One night just after returning to France, you were softly crying and moaning in your sleep and could not be comforted. It was terrifying because your father and I didn’t know what was wrong. We changed you, I tried to feed you, but it was the first time you rejected my breast in your short seven months – truly alarming. Then you projectile vomited all over me and we took your temperature…it was 39.5 c (103.1 f). We dressed you warmly and put you (and a bottle of water and biscuits/cookies) into the car and headed immediately to the hospital. You were admitted. The cribs in the Paediatric ward were like something from WWII – iron, with high walls, reminding me of how a cartoon might depict a lion cage. They gave me a single fold-out cot to sleep in and you a dose of paracetomal, took your blood and your urine (three times, hey ho) but otherwise left us alone. Your father brought me a pizza to eat and the three of us played with ‘found objects’ such as a plastic cup from the vending machine, a straw, a spoon. You were a very good sport and didn’t cry. You even seemed better. You went to sleep, as did I (there wasn’t much else to do) but with the nurses coming in regularly to check your temperature, and the sound of children and babies crying, sometimes screaming, it was difficult going.
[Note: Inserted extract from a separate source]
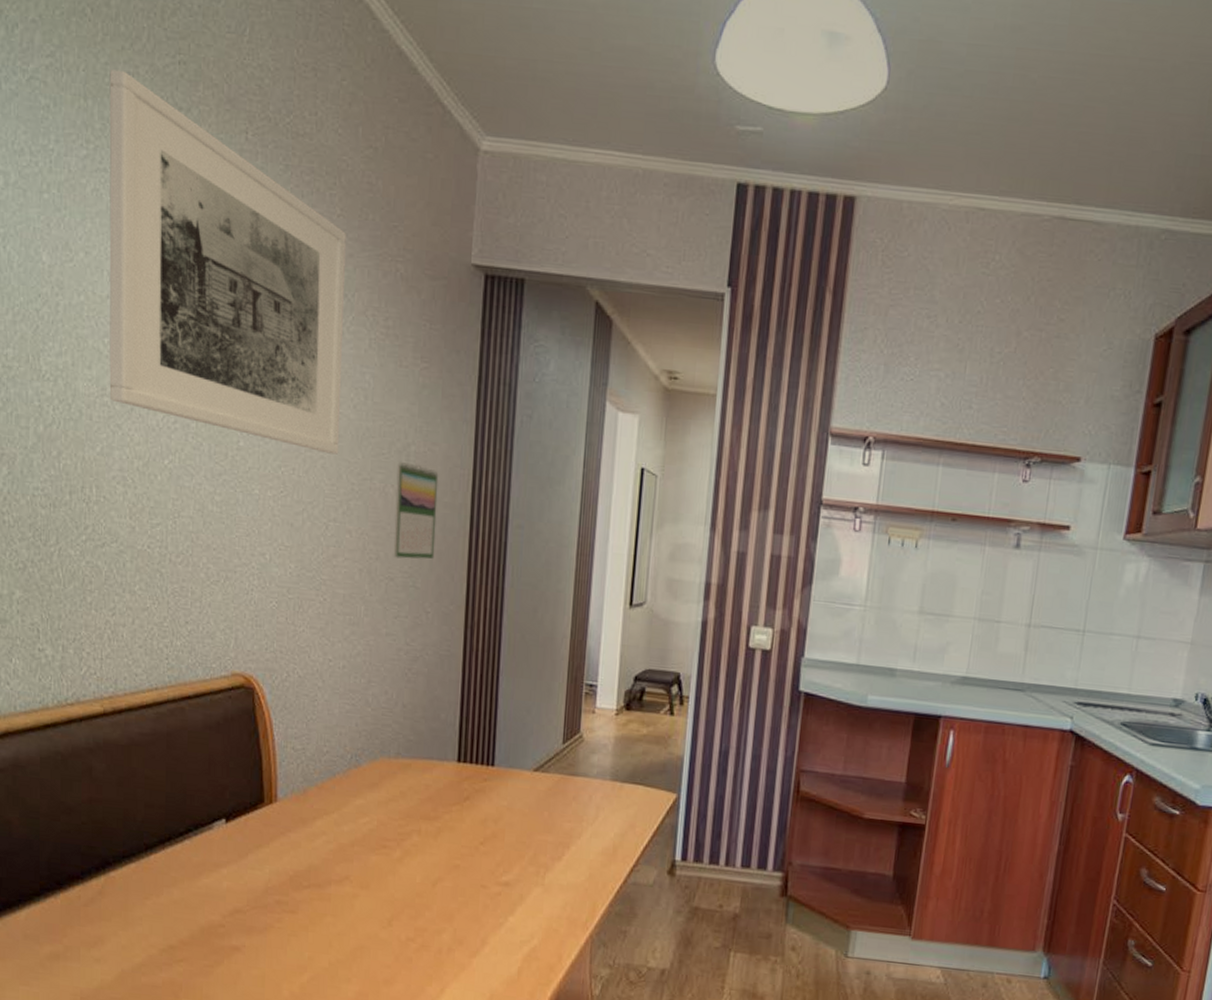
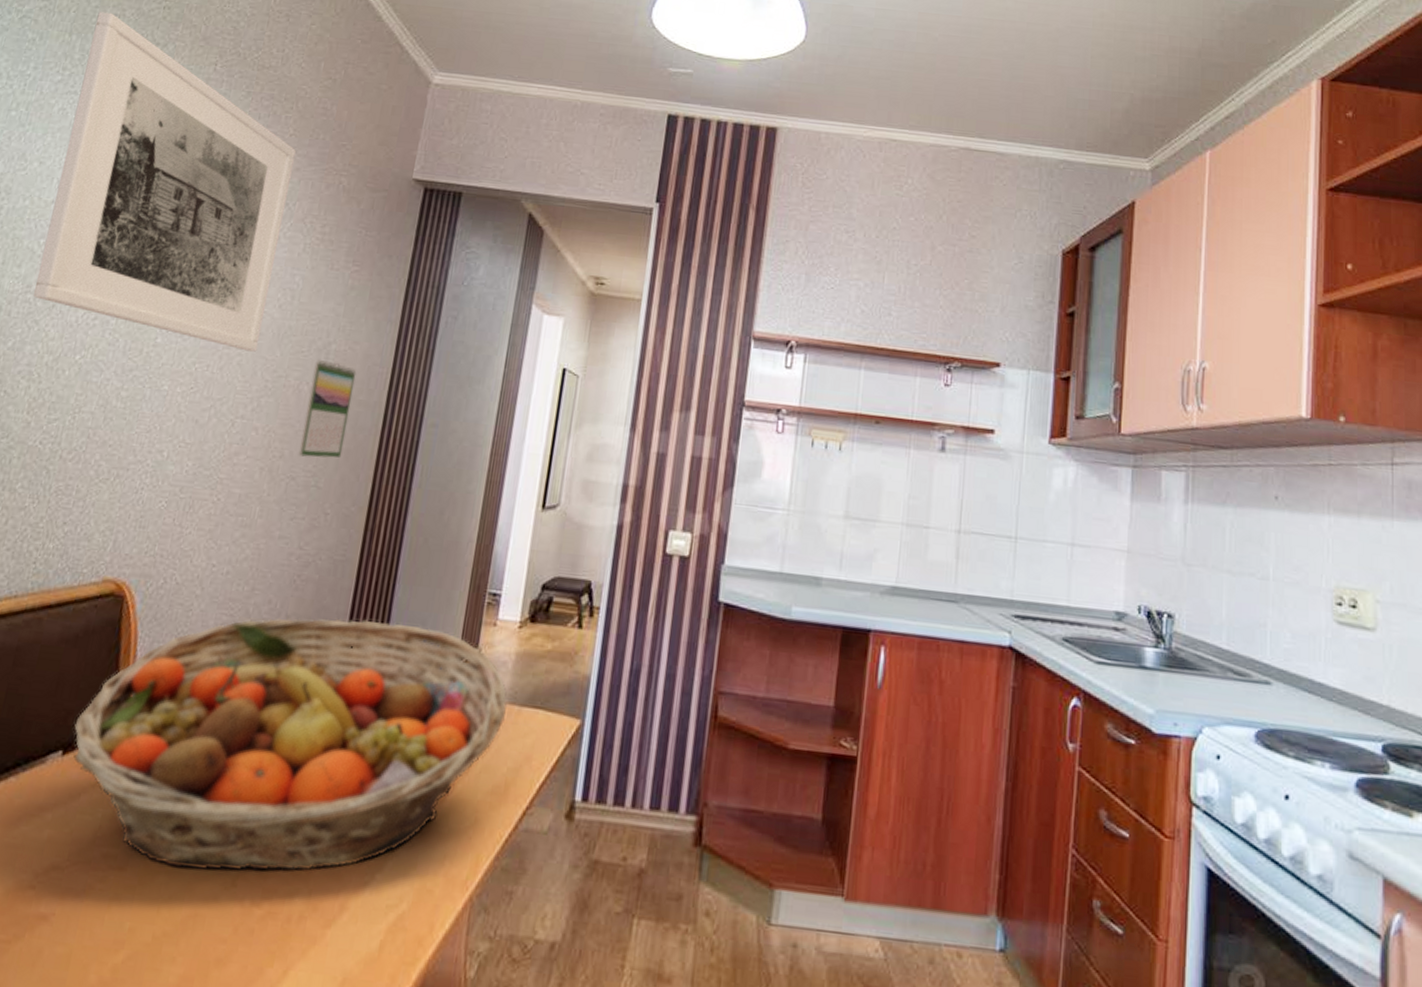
fruit basket: none [231,707,611,915] -> present [73,618,508,872]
So I took you into my little bed and while you’d intermittently look to make sure I was still there, you finally slept. Despite the circumstances, and you were released the next evening with a mild lung infection, it was a poignant night for me, the two of us on a single cot with a patch of bright light from the hallway, the sound of the nurses walking to and fro, the crying, and the two of us comforting each other through the night in a foreign hospital.
It’s horrible not being able to communicate with you now, or you to me, other than on a visceral and basic level (are you too warm or too cold? Are you hungry? Are you wet or soiled?) especially when you’re not well ‘cause it’s all guesswork – you can’t tell me where or what hurts….and it’s because of this that I write these notes to you.